# Mama making soap!



## agriffin (May 15, 2011)

My Mama making soap yesterday at my house.  We made her a facial soap.  Go Mama!












Recipe on my blog, www.lovinsoap.com


----------



## Scentapy (May 15, 2011)

Wow... that soap looks amazing   
Go Mama!!


----------



## chrisnkelley (May 15, 2011)

wow - that looks yum!


----------



## Relle (May 15, 2011)

Good to know the family is in on it.  She'll probably appreciate it more seeing that she made it with her own hands.


----------



## agriffin (May 15, 2011)

This is huge!

She wouldn't use my soap for the longest time...or if she used it she used it as hand soap.  Now she loves it and actually asks for soap!  So this was exciting!  Lol.


----------



## newbie (May 15, 2011)

A convert! Way to go, Amanda!! And good for your mom for making a batch. I can't believe she wouldn't use your soaps, especially when you are on a pedestal around here. Wait. Now what happens? Will she be giving you HER soaps?


P.S. Love the retro look in the kitchen.


----------



## JackiK (May 15, 2011)

Looks like she's really into it!!  Sure wish my mom were here.  I know she'd love making soap with me.  Enjoy every minute with her!!


----------



## agriffin (May 15, 2011)

Thanks everybody!  It was fun!  (Even though we got a cracked overheated partial gelled ashy loaf!)  LOL!


----------



## judymoody (May 15, 2011)

Are those your new molds?  How do you like them in action?

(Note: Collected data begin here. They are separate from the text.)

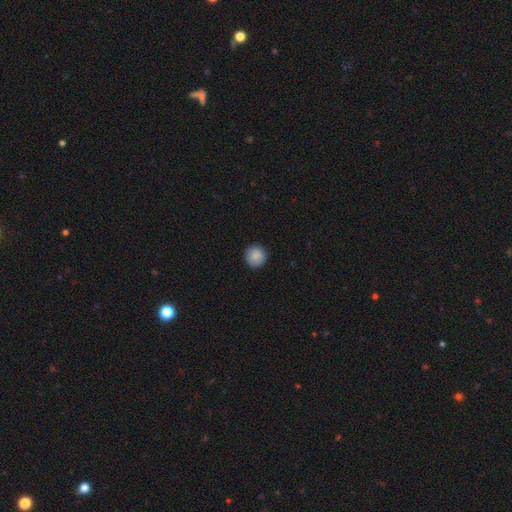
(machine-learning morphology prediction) Q: Smooth or featured?
A: smooth (88%); runner-up: star or artifact (8%)
Q: How rounded?
A: round (94%); runner-up: in between (5%)
Q: Merging?
A: none (91%); runner-up: minor disturbance (6%)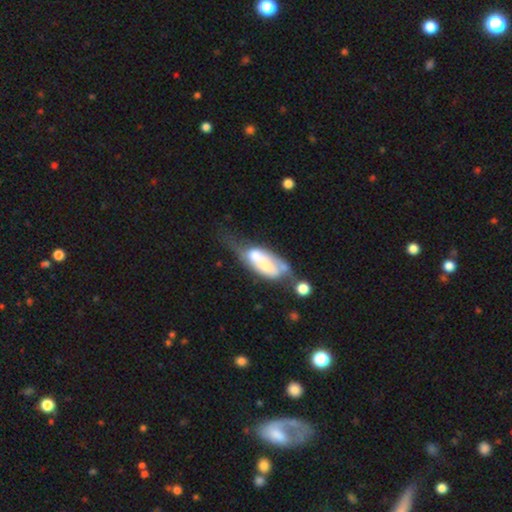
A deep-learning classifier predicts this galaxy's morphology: type=featured or disk (50%); merging=merger (35%).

My mom passed almost 20 years ago.  But she'd have loved soapmaking.  She loved crafts of every kind.  You're lucky you still have yours and she's willing to give soaping a go.


----------



## Fubble Bath (May 15, 2011)

How wonderful! and I love your floor by the way!


----------



## MizzBee (May 16, 2011)

Soap looks great! Wonderful hobby to share together  Makes me miss my mum <3 she's been gone some time now.


----------



## BakingNana (May 16, 2011)

Hey, how cool is that.  I miss my mom, too.  She'd be my greatest cheerleader.  I'm so glad you are having these special times with your mom, Amanda.  Your kitchen looks wonderful.  I bet it's truly the heart of your home.  Give your mom my congrats on her first batch.  I bet she's thrilled!


----------



## nattynoo (May 16, 2011)

Oh, thats pretty nice...


----------



## Dragonkaz (May 16, 2011)

Go Mama!

What a fantastic thing together and so rewarding to have a great product at the end!


----------



## busymakinsoap! (May 16, 2011)

Yay!  my mum and aunty are comming to stay next week and you have inspired me to have a soaping session with them.  cant wait


----------



## llineb (May 16, 2011)

How fun!!!!!  I love making soap and my mama...the two together would be bliss!


----------



## ewenique (May 16, 2011)

Looks like a fun time with Mom!


----------



## saltydog (May 17, 2011)

That is soo nice!
I only do m&p, but my mom called me the other day to tell me that she had bought all the supplies and made soap all afternoon- too funny!

& i love your floor


----------



## Catmehndi (May 18, 2011)

Hope this is the start of a wonderful partnership! Enjoy every moment!
Mamas don't last forever (I see I'm not the only one missing mine...)


----------



## my2scents (May 19, 2011)

agriffin said:
			
		

> This is huge!
> 
> She wouldn't use my soap for the longest time...or if she used it she used it as hand soap.  Now she loves it and actually asks for soap!  So this was exciting!  Lol.


OMG! my mum was the same way , she just asked again & I had to ship her a huge box of soap to Canada where she lives.


----------



## Lindy (May 30, 2011)

Tess that is fantastic!  My Mom loves my soap but does want anything to do with making it (she does't like to cook LOL).  I think it is fantastic your Mom decided to try it and yeah I love your kitchen too....  :wink:


----------



## Godiva (Jun 1, 2011)

Your mama makes some great looking soap!


----------



## FloridaSoaper (Jun 2, 2011)

It's funny about not liking to cook, I can't stand cooking, but really love making soap, ha! I do hate cleaning it up though...just a necessary evil.  My Mom started out thinking that making soap was cool, but only getting soap other places, ha, but now she says my soap is her favorite and takes anything I'll give her. Hoping one day to have her make some with me!


----------